The OR was flooded with bright lights. There was an entire surgical team. Until that moment, it never dawned on me there would be a team. I thought the three people I had met ( the surgeon, the resident, and the anesthesiologist) would be the only three people in the room. But there they were, a whole pack of them. ( Is there a term for a group of medical personnel?-a gander a geese, a murder of crows, a hemorrhage of medical staff?) They were all suited, scrubbed, and masked. They were introducing themselves to me now. NOW. All I could see of them was the rectangular box between their masks and their caps. I couldn't even tell their genders.

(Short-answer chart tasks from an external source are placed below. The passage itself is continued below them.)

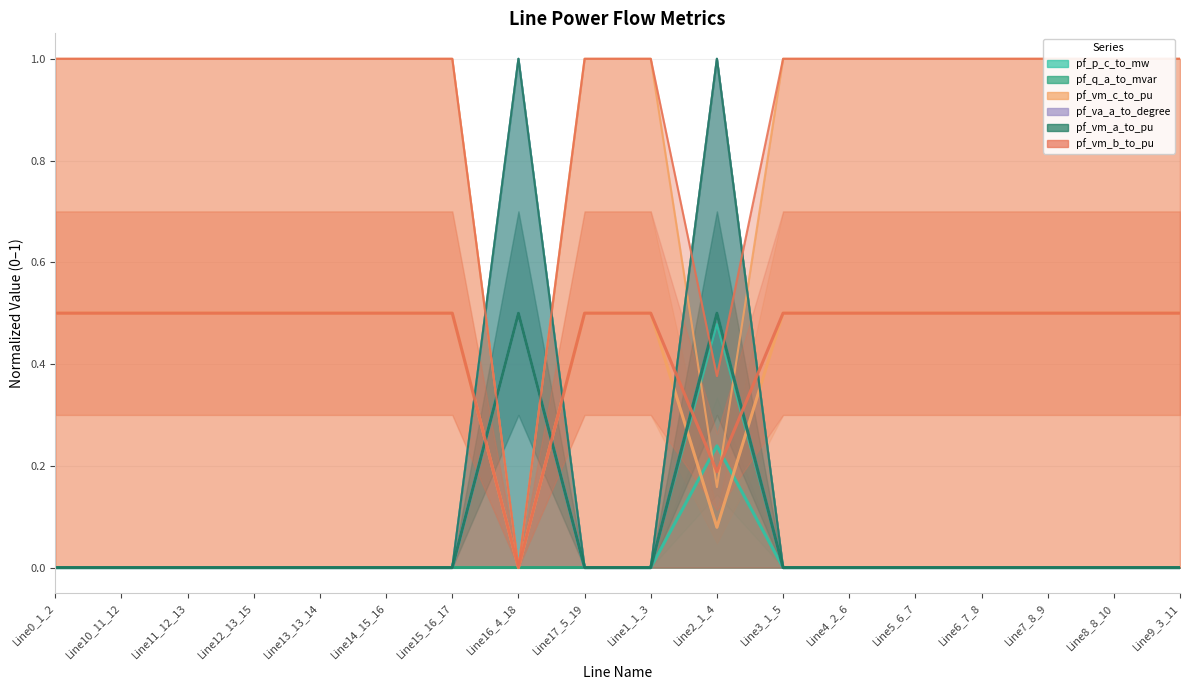

How many categories are shown in the chart?

18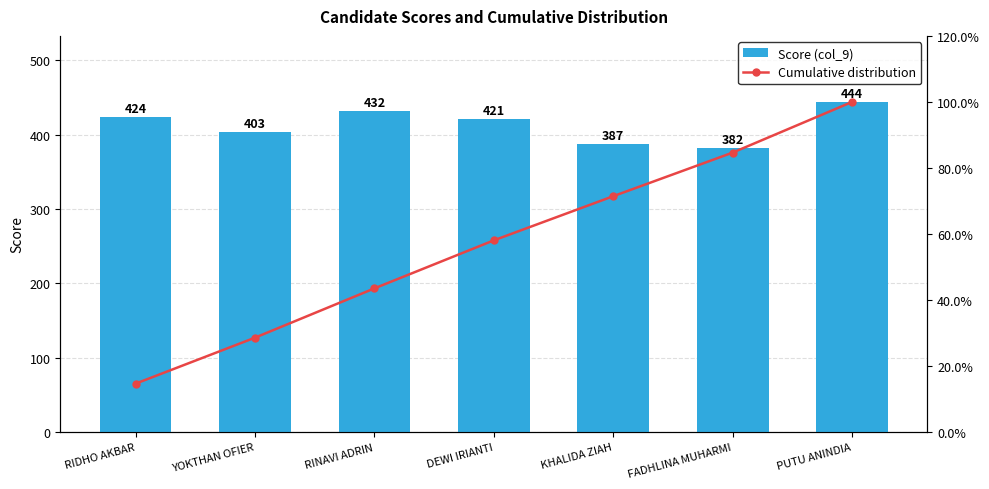

Is the value of Score (col_9) at RIDHO AKBAR greater than the value of Cumulative distribution at FADHLINA MUHARMI?

Yes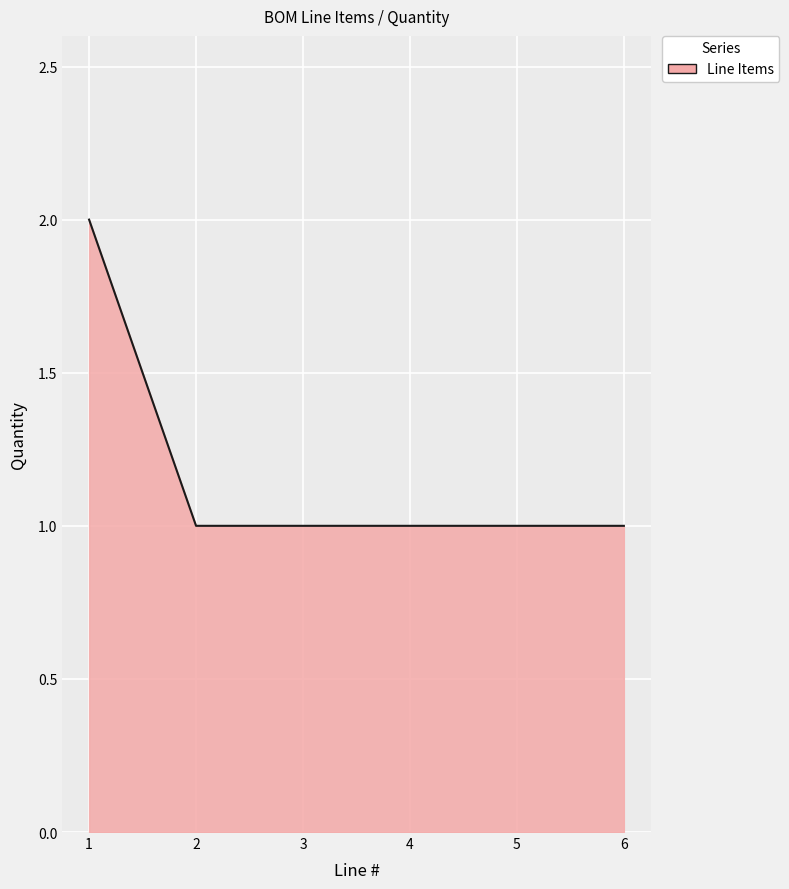

True or false: there are more than 2 points higher than both neighbors.

False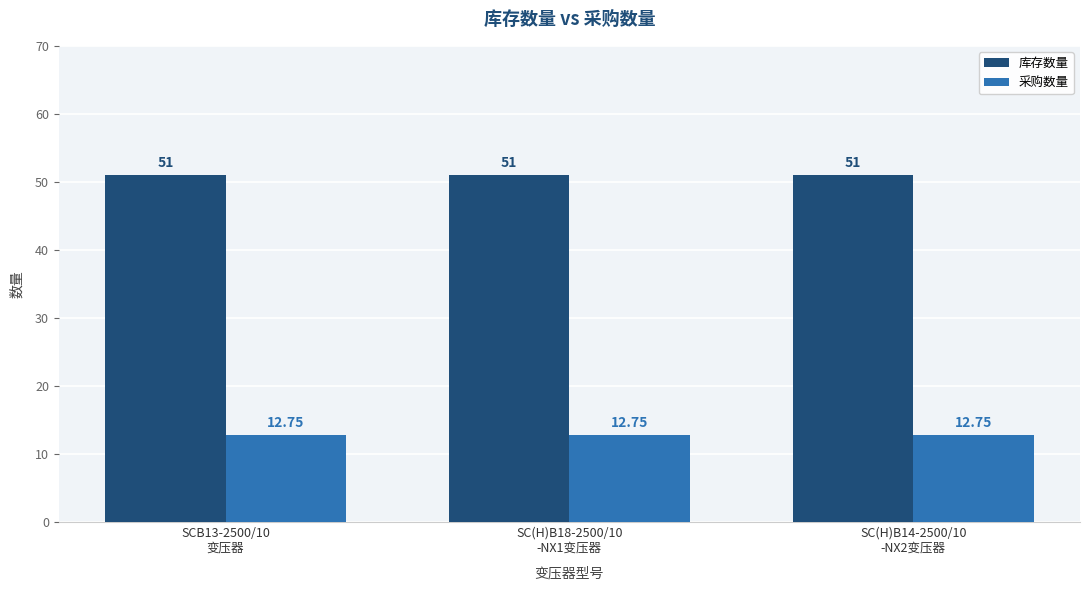

What is the minimum value for 采购数量?

12.8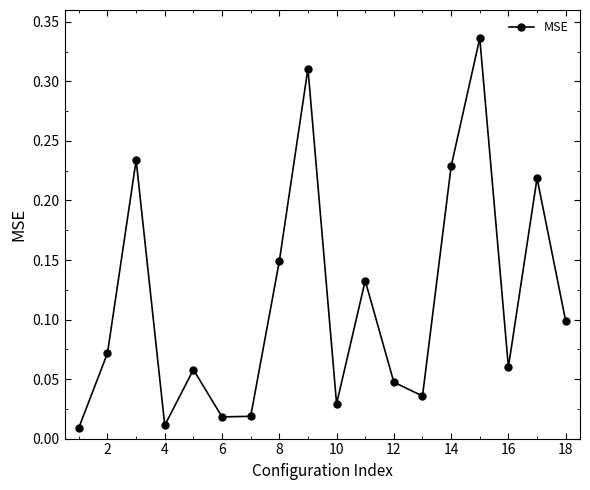

How many points are lower than both their immediate neighbors (excluding endpoints)?

5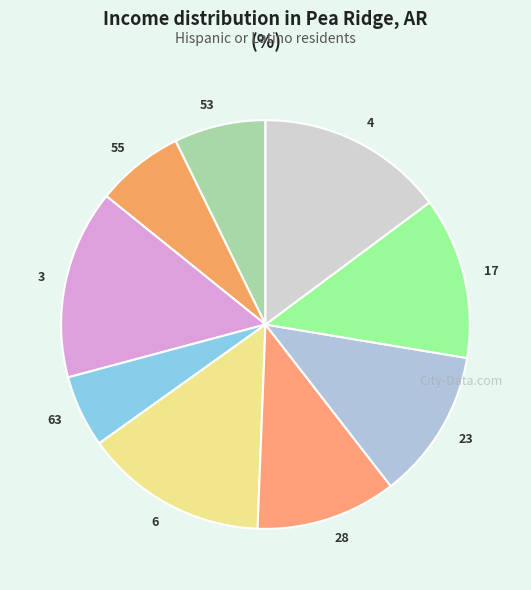

How many segments does this pie chart have?

9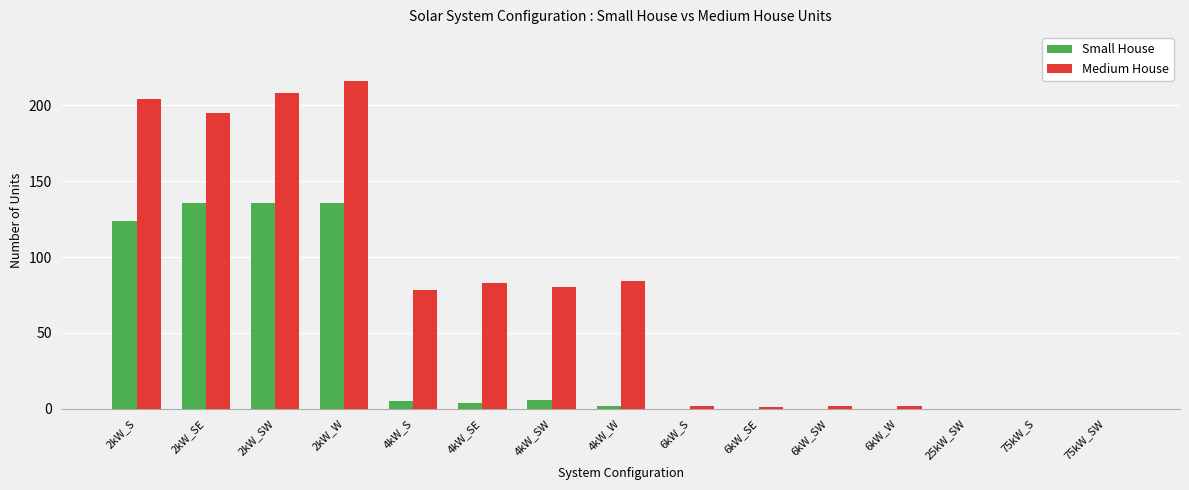

What is the difference between the Small House values at 2kW_SE and 4kW_SE?

132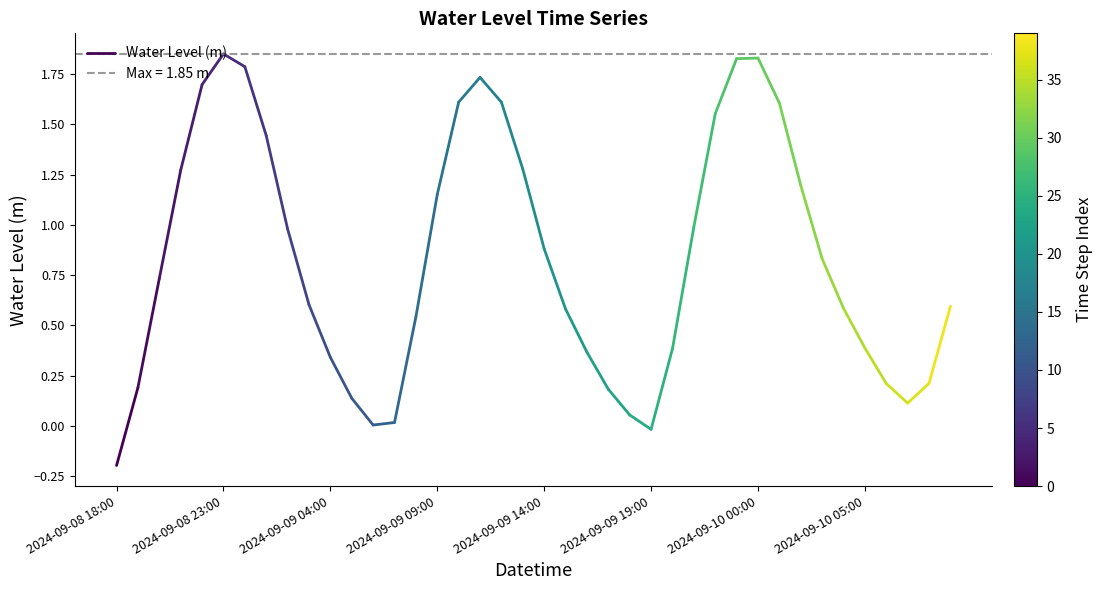

Count the number of data series in this chart.

1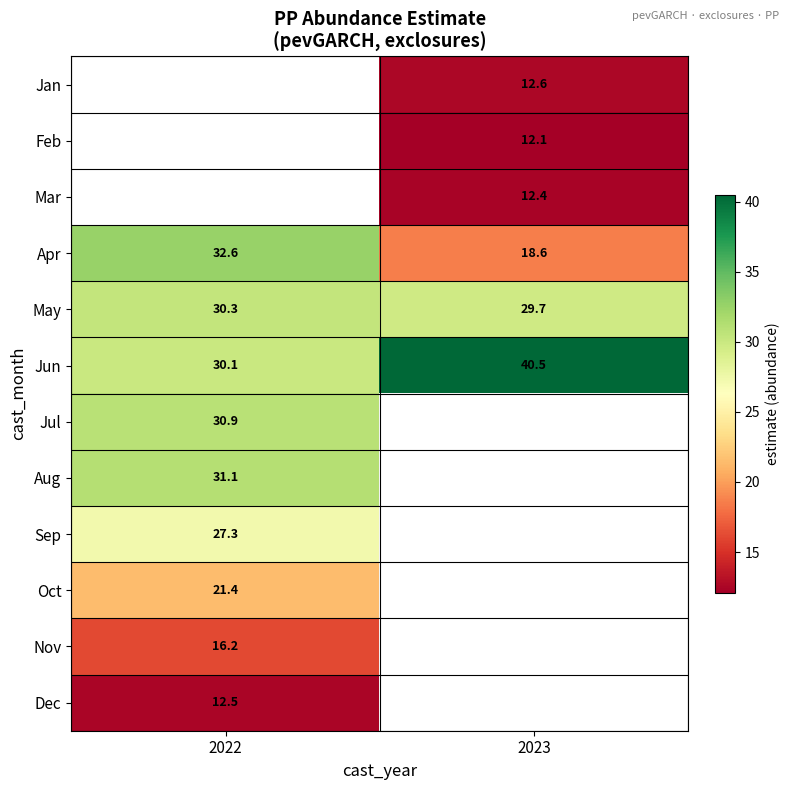

At which label is Aug closest to 31?

2022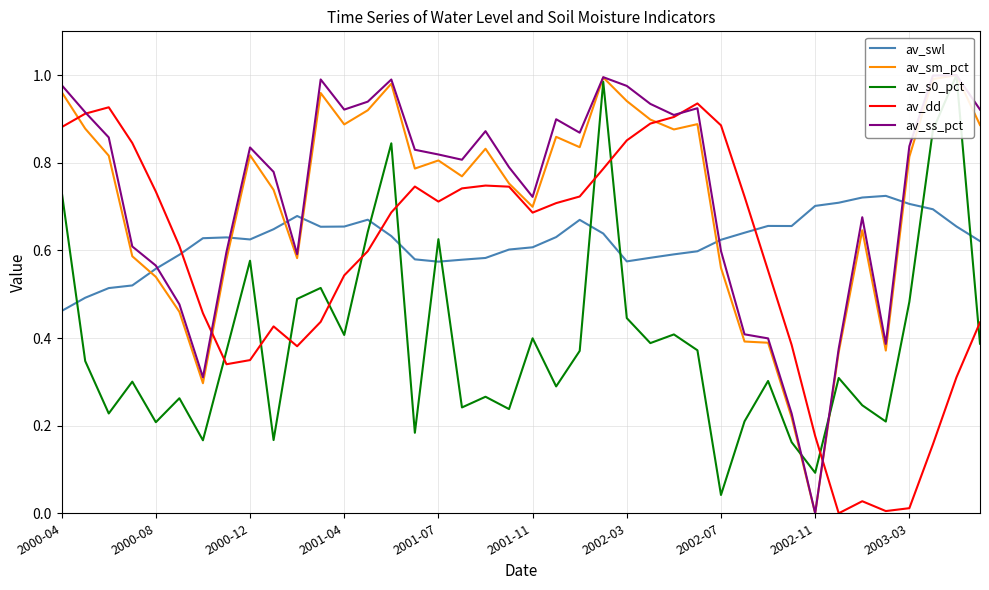

Which series ends up on top after the final intersection of av_dd and av_swl?

av_swl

After the general introductions, about the time the canapes and hors d'oeuvres would circulate, a nurse rolled a tray of scalpels beside me. A tray. I never knew there were so many different types of scalpel. But there they were, an array, a potpourri, a veritable smorgasborge.

And that's when it hit me, what surgery really is. You're unconscious and naked on a table in front of a bunch of people you don't know. And they have knives.

The nurse commented that my pressure spiked, but she didn't know what could cause it. A platter of knives by my right elbow, and she can't figure out what could possibly upset me. I was given oxygen to calm me. I thought it was the anesthesia. I kept saying "I'm awake. I'm awake. Don't do anything."

They laugh. It's a joke to them. My flailing. My fear. It's funny. How many times do they see it a day? They'll joke about it in the coffee room, maybe. Maybe it will just be a moment of levity, forgotten after the first incision.

Finally, I am put out. I struggle against it, but I sleep. I remember half sitting up and seeing the clock before I falling back into red tinted blackness.

I woke up in recovery retching, in too much pain to be happy to be alive.